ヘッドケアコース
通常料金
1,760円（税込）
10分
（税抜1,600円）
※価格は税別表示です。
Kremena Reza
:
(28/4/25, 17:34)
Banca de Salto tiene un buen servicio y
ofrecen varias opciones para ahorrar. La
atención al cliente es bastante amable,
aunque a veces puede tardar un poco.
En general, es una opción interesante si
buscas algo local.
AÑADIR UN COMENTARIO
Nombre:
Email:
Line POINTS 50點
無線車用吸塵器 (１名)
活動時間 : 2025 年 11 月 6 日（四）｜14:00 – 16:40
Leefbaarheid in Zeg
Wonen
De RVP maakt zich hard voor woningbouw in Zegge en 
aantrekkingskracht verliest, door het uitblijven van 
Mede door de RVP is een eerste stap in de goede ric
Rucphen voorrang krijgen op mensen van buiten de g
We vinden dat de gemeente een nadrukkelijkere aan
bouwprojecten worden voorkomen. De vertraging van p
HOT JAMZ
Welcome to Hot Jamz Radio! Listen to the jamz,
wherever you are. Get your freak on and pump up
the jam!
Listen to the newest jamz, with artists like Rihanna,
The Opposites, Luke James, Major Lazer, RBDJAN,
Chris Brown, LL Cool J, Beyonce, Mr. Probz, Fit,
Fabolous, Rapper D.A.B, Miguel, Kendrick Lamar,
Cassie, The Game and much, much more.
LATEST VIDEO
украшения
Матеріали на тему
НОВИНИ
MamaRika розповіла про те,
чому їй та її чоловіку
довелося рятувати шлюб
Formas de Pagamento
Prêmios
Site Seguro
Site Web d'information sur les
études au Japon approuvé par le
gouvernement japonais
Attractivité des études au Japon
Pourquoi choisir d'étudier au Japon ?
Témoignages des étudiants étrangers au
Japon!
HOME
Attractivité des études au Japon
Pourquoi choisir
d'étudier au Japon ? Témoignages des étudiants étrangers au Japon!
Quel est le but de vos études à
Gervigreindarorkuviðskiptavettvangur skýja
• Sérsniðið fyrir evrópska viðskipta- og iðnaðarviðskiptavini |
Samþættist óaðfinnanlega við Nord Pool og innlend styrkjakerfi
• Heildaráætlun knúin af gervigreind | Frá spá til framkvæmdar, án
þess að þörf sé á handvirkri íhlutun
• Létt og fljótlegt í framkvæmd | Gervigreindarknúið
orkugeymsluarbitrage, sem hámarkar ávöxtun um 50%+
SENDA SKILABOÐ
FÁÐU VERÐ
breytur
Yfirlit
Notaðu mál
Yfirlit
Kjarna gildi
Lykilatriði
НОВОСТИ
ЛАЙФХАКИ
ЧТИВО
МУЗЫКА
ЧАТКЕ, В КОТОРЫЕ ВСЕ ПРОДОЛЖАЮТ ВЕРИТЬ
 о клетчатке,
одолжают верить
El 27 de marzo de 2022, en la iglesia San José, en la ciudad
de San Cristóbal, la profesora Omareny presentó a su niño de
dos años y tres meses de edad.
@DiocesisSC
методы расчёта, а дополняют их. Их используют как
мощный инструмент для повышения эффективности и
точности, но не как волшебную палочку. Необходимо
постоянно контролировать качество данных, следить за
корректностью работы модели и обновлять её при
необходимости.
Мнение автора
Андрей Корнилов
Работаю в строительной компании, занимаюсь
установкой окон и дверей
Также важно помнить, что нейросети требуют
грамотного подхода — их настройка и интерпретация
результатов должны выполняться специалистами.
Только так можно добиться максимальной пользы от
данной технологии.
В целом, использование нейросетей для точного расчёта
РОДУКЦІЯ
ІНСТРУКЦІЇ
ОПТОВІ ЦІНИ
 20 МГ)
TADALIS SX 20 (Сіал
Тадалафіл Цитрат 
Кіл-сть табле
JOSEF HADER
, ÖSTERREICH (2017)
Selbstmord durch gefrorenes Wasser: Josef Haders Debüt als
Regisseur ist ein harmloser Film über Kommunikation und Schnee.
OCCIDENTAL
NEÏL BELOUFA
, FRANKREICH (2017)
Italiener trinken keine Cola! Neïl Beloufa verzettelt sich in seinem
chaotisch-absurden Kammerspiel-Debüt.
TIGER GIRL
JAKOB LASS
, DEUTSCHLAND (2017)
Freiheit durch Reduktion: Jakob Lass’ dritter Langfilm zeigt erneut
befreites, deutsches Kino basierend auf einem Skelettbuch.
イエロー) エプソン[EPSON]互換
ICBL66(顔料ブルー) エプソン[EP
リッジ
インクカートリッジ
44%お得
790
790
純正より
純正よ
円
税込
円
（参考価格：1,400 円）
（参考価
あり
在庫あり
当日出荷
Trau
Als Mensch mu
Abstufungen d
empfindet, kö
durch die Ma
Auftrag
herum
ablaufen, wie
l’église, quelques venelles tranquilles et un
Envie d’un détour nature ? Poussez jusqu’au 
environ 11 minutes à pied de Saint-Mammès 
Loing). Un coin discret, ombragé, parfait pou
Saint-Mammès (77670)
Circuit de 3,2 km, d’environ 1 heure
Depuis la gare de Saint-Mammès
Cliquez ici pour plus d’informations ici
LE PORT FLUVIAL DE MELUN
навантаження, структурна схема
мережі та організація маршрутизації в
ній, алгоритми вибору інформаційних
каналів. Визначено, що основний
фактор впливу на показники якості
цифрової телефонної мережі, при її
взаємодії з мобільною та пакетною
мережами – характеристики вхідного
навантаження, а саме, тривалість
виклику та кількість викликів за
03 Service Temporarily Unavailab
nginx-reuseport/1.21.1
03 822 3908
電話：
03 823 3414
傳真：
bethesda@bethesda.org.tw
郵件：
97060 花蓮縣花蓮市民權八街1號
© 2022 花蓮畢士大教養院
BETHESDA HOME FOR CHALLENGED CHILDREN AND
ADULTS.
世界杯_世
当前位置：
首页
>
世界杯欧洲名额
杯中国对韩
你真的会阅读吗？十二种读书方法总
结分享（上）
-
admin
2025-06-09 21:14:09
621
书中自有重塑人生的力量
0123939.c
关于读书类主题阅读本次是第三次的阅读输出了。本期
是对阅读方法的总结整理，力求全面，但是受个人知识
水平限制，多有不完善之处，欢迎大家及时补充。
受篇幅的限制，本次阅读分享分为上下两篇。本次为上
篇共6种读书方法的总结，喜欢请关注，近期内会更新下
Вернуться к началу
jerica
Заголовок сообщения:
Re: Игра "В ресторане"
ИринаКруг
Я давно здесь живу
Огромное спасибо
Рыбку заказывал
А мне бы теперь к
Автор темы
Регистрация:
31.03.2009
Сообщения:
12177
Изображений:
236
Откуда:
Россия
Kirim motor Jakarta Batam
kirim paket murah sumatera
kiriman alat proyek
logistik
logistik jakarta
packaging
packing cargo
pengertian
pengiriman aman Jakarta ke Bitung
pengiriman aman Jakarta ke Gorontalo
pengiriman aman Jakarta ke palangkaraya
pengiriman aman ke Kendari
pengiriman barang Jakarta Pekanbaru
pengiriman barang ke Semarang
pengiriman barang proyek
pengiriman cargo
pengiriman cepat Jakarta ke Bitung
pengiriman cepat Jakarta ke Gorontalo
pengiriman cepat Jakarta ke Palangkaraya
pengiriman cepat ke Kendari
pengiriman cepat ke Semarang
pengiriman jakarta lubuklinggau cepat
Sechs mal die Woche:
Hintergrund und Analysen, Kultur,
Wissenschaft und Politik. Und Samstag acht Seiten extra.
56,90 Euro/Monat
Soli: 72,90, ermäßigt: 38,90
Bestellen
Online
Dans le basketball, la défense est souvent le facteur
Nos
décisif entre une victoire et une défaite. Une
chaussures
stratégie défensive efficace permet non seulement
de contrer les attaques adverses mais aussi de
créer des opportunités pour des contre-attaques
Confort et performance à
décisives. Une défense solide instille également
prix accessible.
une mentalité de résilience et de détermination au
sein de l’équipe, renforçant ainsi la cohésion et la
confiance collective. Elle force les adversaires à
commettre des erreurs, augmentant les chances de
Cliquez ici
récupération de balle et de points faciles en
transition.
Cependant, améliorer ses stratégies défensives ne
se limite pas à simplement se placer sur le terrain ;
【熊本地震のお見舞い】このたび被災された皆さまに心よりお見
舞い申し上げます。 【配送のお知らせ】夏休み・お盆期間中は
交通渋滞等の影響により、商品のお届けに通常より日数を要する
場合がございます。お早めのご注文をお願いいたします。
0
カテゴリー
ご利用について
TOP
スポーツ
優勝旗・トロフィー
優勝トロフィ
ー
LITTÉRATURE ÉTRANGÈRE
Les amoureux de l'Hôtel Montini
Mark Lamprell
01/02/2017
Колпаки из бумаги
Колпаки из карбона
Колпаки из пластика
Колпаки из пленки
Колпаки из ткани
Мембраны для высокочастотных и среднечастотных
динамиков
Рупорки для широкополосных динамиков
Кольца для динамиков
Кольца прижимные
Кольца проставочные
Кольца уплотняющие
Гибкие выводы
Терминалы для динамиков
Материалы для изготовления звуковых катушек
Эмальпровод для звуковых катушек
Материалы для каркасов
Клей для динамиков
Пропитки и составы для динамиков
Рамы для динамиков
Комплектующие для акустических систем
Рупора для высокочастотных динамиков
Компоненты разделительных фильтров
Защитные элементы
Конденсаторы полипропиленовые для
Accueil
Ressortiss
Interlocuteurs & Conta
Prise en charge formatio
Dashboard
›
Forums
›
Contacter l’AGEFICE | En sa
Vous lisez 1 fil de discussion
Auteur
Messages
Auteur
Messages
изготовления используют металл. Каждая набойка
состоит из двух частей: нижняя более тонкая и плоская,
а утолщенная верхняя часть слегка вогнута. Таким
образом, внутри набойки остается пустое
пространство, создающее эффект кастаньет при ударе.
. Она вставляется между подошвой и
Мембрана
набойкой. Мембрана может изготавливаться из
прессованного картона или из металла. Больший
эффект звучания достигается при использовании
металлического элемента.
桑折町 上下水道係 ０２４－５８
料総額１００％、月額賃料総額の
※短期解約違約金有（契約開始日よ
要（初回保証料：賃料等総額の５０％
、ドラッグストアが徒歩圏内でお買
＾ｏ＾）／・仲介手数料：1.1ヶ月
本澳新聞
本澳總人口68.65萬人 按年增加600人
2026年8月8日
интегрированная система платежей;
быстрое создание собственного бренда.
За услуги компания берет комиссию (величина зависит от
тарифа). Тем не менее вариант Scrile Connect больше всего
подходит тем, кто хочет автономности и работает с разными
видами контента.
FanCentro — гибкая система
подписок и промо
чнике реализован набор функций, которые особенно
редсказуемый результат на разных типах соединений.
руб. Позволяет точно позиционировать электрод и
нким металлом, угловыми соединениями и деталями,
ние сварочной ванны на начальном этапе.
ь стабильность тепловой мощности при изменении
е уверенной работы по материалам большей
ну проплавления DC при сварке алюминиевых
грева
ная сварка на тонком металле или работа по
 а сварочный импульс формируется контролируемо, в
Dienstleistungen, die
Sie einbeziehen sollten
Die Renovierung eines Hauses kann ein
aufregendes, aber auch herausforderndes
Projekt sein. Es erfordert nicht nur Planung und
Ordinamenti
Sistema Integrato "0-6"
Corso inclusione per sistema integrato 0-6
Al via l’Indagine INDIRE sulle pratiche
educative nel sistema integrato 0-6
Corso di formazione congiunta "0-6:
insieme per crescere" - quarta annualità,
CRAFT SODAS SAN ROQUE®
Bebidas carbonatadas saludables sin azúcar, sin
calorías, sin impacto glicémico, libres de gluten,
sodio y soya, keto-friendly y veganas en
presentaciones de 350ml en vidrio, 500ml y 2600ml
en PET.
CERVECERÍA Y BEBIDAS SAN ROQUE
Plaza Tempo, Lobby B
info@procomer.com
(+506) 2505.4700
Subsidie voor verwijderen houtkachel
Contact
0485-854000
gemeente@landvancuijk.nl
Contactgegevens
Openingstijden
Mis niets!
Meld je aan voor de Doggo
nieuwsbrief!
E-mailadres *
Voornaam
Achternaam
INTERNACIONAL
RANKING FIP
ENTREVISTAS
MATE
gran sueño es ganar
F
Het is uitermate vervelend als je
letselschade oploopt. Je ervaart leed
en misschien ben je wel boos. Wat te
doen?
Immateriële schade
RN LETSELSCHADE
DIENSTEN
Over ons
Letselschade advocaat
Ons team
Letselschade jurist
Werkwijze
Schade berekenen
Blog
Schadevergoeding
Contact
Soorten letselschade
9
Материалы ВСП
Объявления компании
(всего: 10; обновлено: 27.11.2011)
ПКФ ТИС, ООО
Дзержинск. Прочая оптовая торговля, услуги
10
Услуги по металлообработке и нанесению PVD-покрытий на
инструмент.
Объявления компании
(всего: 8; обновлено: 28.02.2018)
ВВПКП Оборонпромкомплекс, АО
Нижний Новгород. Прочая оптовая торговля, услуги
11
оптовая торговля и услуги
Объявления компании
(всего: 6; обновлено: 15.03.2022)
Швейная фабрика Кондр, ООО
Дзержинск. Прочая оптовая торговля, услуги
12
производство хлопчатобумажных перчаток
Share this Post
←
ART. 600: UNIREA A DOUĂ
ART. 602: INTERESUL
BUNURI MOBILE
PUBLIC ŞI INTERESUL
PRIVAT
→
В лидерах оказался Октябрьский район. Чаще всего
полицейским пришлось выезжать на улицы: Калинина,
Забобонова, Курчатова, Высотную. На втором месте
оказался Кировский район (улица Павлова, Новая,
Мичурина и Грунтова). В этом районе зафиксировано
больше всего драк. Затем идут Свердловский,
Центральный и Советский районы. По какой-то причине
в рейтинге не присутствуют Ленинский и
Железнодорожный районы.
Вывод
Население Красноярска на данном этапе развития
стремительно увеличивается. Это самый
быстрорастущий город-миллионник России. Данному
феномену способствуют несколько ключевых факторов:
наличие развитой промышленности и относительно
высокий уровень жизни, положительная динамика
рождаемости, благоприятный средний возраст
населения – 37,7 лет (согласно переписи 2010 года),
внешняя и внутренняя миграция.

**TASK GOAL**
Each line from the start of the listing above through the line containing "aantrekkingskracht verliest, door" must be reproduced exactly. Leave out the rest.

**RESPONSE**
ヘッドケアコース
通常料金
1,760円（税込）
10分
（税抜1,600円）
※価格は税別表示です。
Kremena Reza
:
(28/4/25, 17:34)
Banca de Salto tiene un buen servicio y
ofrecen varias opciones para ahorrar. La
atención al cliente es bastante amable,
aunque a veces puede tardar un poco.
En general, es una opción interesante si
buscas algo local.
AÑADIR UN COMENTARIO
Nombre:
Email:
Line POINTS 50點
無線車用吸塵器 (１名)
活動時間 : 2025 年 11 月 6 日（四）｜14:00 – 16:40
Leefbaarheid in Zeg
Wonen
De RVP maakt zich hard voor woningbouw in Zegge en 
aantrekkingskracht verliest, door het uitblijven van 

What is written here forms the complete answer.